Half of the world’s ski resorts are in Europe, where they generate about $30 billion (28 billion euros) per year and play a key role in sustaining local economies.   

Francois and colleagues identified 18 distinct zones, some within a single country’s borders and others transnational in scope.

Less snow, more rain

Using average snowfall during 1961-1990 as a reference, they combined regional climate models with data on conditions for snowmaking as well as geo-spatial data on mountain areas, resorts and individual ski pistes.

The study looked at how resorts across Europe — from the British Isles to Turkey, and from Scandinavia to the Mediterranean basin — would be affected by different levels of global heating: 1.5C, 2C, 3C and 4C.

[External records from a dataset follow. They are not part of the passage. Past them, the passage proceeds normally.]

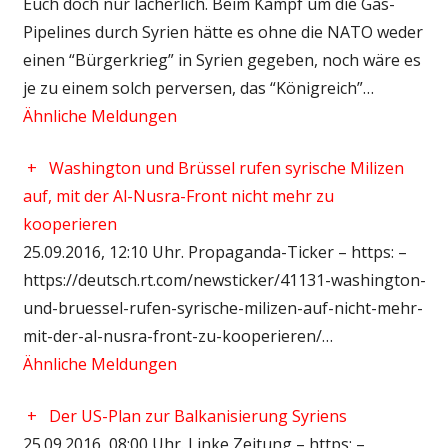
Euch doch nur lächerlich. Beim Kampf um die Gas-
Pipelines durch Syrien hätte es ohne die NATO weder
einen “Bürgerkrieg” in Syrien gegeben, noch wäre es
je zu einem solch perversen, das “Königreich”…
Ähnliche Meldungen
+
Washington und Brüssel rufen syrische Milizen
auf, mit der Al-Nusra-Front nicht mehr zu
kooperieren
25.09.2016, 12:10 Uhr. Propaganda-Ticker – https: –
https://deutsch.rt.com/newsticker/41131-washington-
und-bruessel-rufen-syrische-milizen-auf-nicht-mehr-
mit-der-al-nusra-front-zu-kooperieren/…
Ähnliche Meldungen
+
Der US-Plan zur Balkanisierung Syriens
25.09.2016, 08:00 Uhr. Linke Zeitung – https: –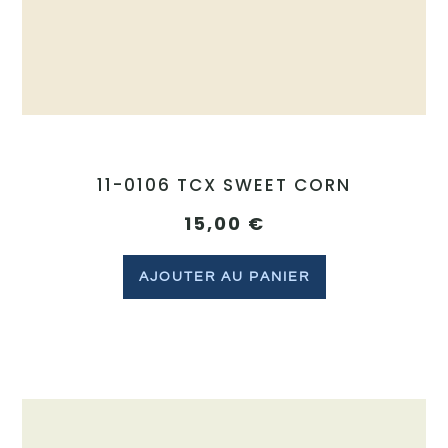
11-0106 TCX SWEET CORN
15,00
€
AJOUTER AU PANIER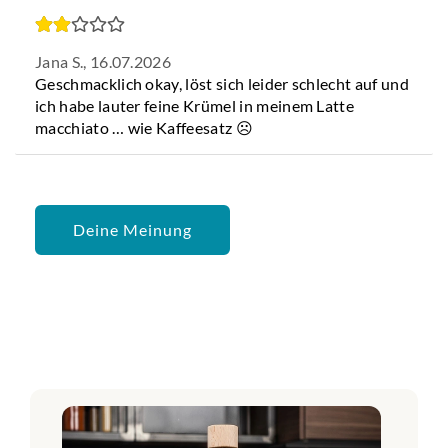
Jana S.,
16.07.2026
Geschmacklich okay, löst sich leider schlecht auf und
ich habe lauter feine Krümel in meinem Latte
macchiato … wie Kaffeesatz ☹️
Deine Meinung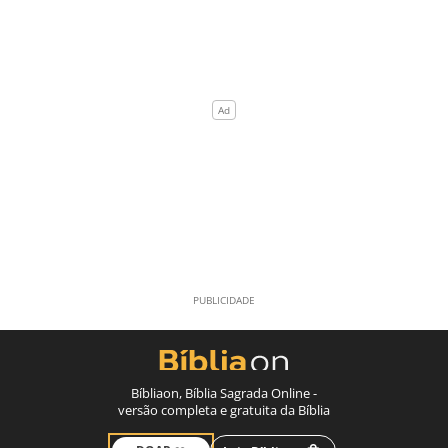
Bíbliaon, Bíblia Sagrada Online -
versão completa e gratuita da Bíblia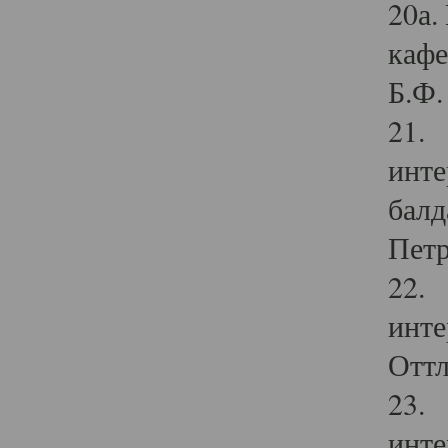
20а.
кафе
Б.Ф. 
21. 
инте
балд
Петр
22. 
инте
Оттл
23. 
инте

Earth’s surface has, on average, already warmed 1.2C, amplifying extreme weather across the globe.

From the Rocky Mountains to the Alps, ski resorts — especially those at or below 1,500 metres (5,000 feet) — already experience foreshortening skiing seasons and declining ski conditions, with snow sometimes replaced by rain.

Scientists predict that the planet could see its first full year at or above 1.5C within a decade.

“In all mountain regions of Europe, future climate change will lead to degraded snow conditions in ski resorts compared to the last decades,” said senior author Samuel Morin, a scientist at Meteo-France and France’s National Centre for Scientific Research.

If the world warms 3C above mid-19th century levels and without artificial snow, 100 percent of ski resorts would face a very high risk of insufficient snow supply — every other year, on average — in the German and Austrian Alps, and in Turkey, the study found.

The corresponding figure for the Swiss Alps is 87 percent, 70 percent in the Nordic Mountains, and 91 percent in the Carpathian Mountains.

If the rise in temperatures is held to 1.5C, the rate of “very high risk” is only 4, 5 and 7 percent in the Swiss, French and Austrian Alps, respectively, rising to 20 percent in the German Alps, and 48 percent in the Nordic Mountains.